**Given exercise A**: According to the dispatch, where did Colonel Washburn start for on Thursday, and by what route?
--- START OF Page text ---
Trains have again started with bread from Rolla, but it has required a great part of my command to open and secure the line.

Some re-enforcements by water would be most desirable.




Saint Louis, June 2, 1862.

Colonel S. H. BOYD, Rolla:

Lieutenant-Colonel Stephens, with four companies, marched for Little Piney last Monday and must be there. Colonel Washburn, with four companies, started Thursday for Lebanon via Tuscumbia. Major Goff, with five companies, operating south of Osage, with orders to go as far as Lebanon road, and Colonel McClurg has orders to operate in the same direction from Linn Creek. General Totten has notified Major Goff and McClurg about rebels southwest of your post.


Brigadier-General, Acting Inspector-General.


Saint Louis, Mo., June 2, 1862.
--- END OF Page text ---
--- START OF Records provided ---
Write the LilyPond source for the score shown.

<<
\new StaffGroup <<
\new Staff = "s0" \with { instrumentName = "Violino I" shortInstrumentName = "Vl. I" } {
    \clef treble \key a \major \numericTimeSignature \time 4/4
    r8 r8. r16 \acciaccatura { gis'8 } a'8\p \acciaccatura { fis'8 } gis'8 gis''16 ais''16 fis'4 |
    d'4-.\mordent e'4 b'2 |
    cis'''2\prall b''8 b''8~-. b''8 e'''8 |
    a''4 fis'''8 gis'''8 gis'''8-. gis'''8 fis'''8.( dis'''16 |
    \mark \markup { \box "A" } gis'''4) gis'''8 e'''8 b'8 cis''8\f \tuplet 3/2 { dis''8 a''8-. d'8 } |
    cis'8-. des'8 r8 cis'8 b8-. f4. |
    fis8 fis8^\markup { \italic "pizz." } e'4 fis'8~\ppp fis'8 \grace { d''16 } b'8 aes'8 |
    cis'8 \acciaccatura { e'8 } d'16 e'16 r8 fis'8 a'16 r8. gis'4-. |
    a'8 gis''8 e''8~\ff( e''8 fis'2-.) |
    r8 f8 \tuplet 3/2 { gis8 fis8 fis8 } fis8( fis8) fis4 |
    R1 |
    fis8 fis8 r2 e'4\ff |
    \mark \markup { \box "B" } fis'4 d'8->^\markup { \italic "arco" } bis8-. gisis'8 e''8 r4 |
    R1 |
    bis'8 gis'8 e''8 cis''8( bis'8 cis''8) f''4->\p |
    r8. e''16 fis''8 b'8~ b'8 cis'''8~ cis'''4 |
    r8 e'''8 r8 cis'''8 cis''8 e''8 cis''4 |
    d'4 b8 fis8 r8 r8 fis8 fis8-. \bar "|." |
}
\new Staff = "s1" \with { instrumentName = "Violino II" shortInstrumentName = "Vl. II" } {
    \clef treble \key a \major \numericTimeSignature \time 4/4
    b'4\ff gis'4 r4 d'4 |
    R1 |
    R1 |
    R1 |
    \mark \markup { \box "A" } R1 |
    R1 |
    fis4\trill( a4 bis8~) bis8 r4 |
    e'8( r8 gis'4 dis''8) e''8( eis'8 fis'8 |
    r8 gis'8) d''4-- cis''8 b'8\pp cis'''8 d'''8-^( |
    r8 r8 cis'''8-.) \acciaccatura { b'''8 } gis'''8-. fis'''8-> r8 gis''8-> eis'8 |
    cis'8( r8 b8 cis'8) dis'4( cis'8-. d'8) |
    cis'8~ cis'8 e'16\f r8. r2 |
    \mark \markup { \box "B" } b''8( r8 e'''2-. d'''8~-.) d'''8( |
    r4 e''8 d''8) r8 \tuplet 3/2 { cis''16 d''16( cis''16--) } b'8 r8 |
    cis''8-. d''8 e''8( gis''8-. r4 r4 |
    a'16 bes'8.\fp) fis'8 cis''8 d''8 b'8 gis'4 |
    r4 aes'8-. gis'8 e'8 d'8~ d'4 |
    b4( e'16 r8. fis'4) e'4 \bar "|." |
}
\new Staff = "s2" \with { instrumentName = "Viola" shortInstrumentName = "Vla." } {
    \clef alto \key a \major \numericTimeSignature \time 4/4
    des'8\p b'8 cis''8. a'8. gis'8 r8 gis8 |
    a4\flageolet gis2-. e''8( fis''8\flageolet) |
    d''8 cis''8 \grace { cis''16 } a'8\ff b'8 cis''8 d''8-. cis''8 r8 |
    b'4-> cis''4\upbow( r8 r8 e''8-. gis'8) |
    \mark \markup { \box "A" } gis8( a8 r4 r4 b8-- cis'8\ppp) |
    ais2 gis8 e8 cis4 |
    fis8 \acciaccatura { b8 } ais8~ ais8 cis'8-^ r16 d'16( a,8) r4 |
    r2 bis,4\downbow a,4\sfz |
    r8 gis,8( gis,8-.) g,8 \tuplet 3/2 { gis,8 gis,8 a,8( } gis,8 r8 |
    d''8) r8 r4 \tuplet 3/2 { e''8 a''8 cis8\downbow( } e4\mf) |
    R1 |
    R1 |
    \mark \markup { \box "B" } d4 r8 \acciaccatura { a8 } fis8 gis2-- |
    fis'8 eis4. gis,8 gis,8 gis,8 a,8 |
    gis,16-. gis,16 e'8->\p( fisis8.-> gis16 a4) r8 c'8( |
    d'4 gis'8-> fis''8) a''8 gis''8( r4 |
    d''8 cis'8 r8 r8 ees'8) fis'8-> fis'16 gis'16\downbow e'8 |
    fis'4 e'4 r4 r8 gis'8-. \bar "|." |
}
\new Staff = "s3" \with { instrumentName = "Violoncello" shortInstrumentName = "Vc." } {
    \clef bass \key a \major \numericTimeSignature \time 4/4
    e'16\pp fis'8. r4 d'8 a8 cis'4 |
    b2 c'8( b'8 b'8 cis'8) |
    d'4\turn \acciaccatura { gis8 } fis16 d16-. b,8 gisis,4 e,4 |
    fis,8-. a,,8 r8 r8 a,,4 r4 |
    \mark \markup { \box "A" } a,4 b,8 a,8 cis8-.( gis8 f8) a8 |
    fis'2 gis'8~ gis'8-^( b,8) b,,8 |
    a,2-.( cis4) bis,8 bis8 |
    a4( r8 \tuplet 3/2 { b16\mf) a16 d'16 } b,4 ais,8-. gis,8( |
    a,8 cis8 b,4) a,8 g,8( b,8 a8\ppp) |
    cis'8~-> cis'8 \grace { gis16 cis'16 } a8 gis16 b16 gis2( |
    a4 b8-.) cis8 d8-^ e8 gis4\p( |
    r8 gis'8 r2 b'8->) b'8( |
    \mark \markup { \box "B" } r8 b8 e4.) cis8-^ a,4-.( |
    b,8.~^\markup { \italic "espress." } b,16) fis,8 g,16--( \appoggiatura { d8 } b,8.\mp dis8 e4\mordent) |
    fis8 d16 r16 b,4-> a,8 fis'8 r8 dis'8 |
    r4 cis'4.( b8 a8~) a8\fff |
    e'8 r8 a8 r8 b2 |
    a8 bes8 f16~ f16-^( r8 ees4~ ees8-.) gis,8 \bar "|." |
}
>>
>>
--- END OF Records provided ---
**Given exercise B**: Report every line of the entries that contains the string "Violino".

**Problem solution A**: Lebanon, via Tuscumbia.

**Problem solution B**:
\new Staff = "s0" \with { instrumentName = "Violino I" shortInstrumentName = "Vl. I" } {
\new Staff = "s1" \with { instrumentName = "Violino II" shortInstrumentName = "Vl. II" } {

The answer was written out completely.